State how many lines of the listing contain the word "bars", giving only the number.

Collected data entries:

+ + + + +

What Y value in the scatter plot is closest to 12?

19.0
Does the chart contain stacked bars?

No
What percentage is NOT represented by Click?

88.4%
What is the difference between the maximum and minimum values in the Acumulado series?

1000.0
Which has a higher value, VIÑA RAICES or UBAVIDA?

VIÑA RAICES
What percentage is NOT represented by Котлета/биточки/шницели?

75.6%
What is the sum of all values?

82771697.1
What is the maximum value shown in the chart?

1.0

+ + + + +

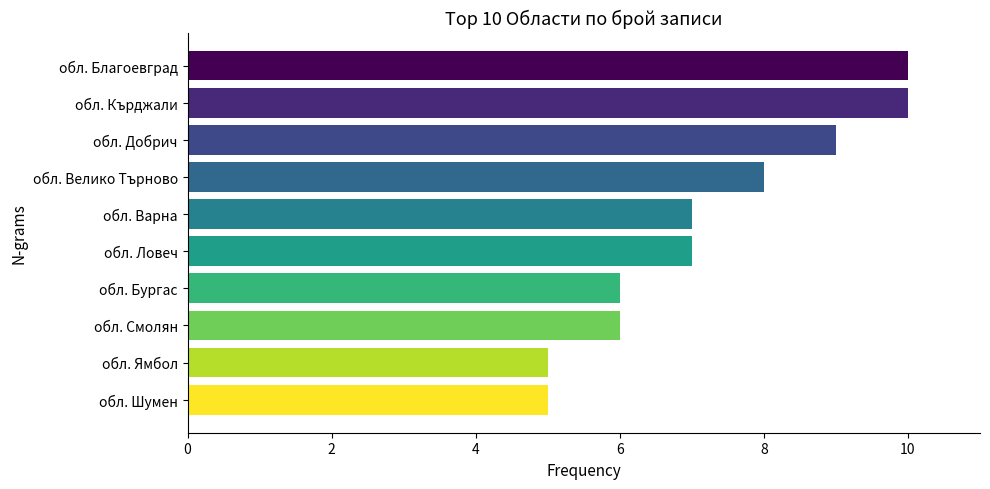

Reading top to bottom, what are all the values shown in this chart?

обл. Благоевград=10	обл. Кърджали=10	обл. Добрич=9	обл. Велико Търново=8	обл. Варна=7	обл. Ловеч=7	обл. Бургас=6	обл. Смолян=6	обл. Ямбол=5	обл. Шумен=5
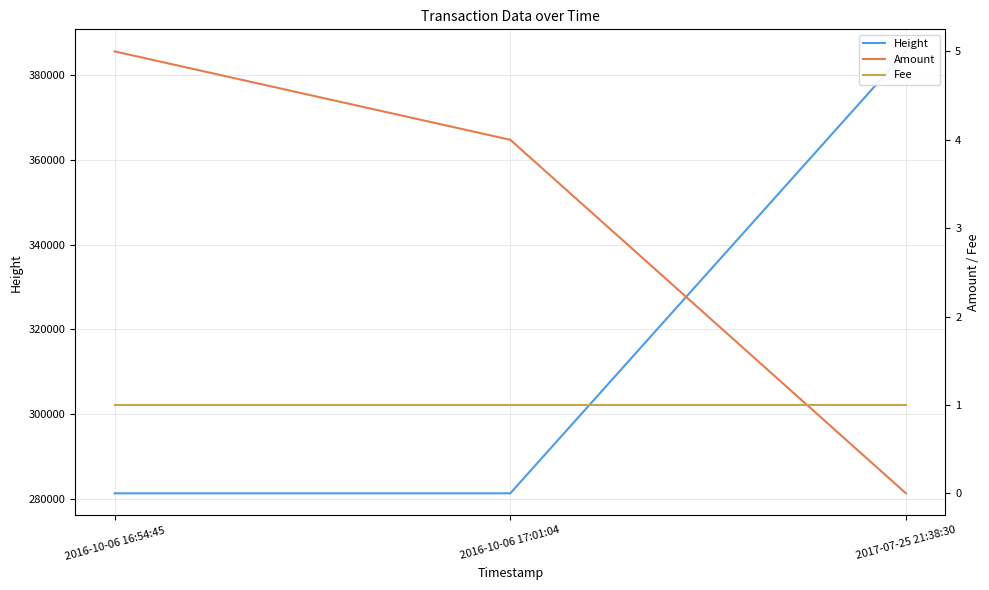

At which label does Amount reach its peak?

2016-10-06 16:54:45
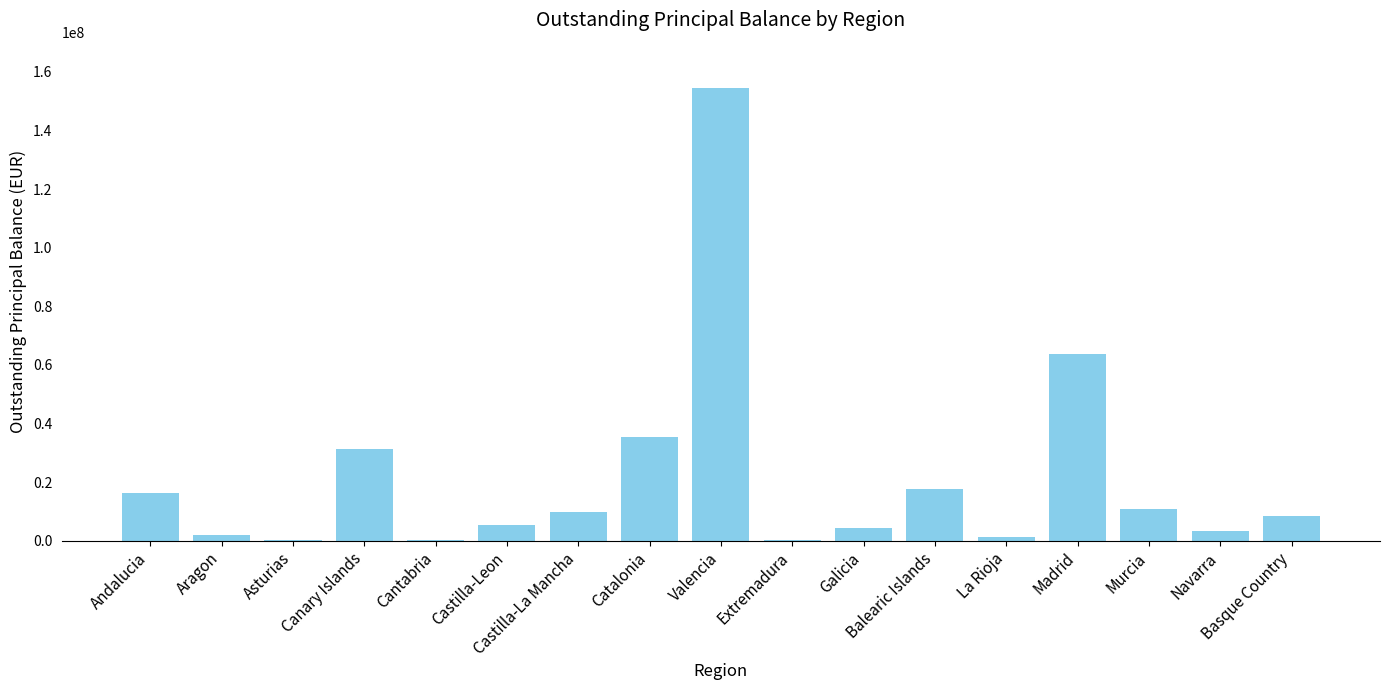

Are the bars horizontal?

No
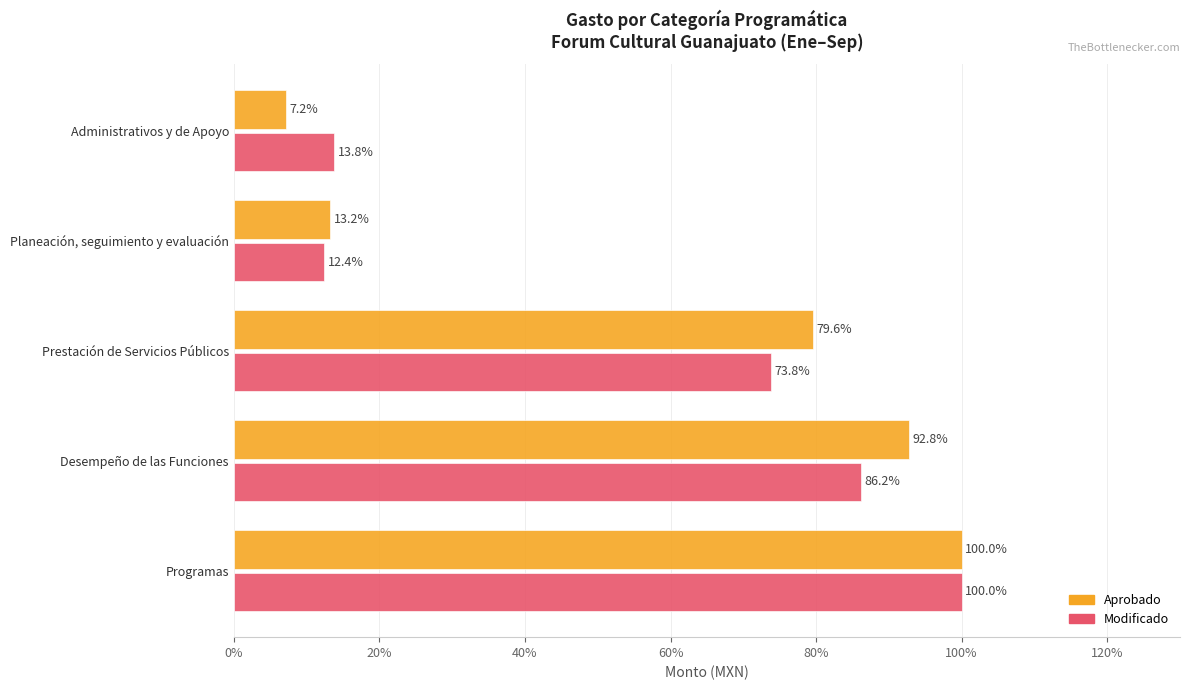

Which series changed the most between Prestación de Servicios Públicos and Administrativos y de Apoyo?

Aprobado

+ + + + +

_Exercise response_
2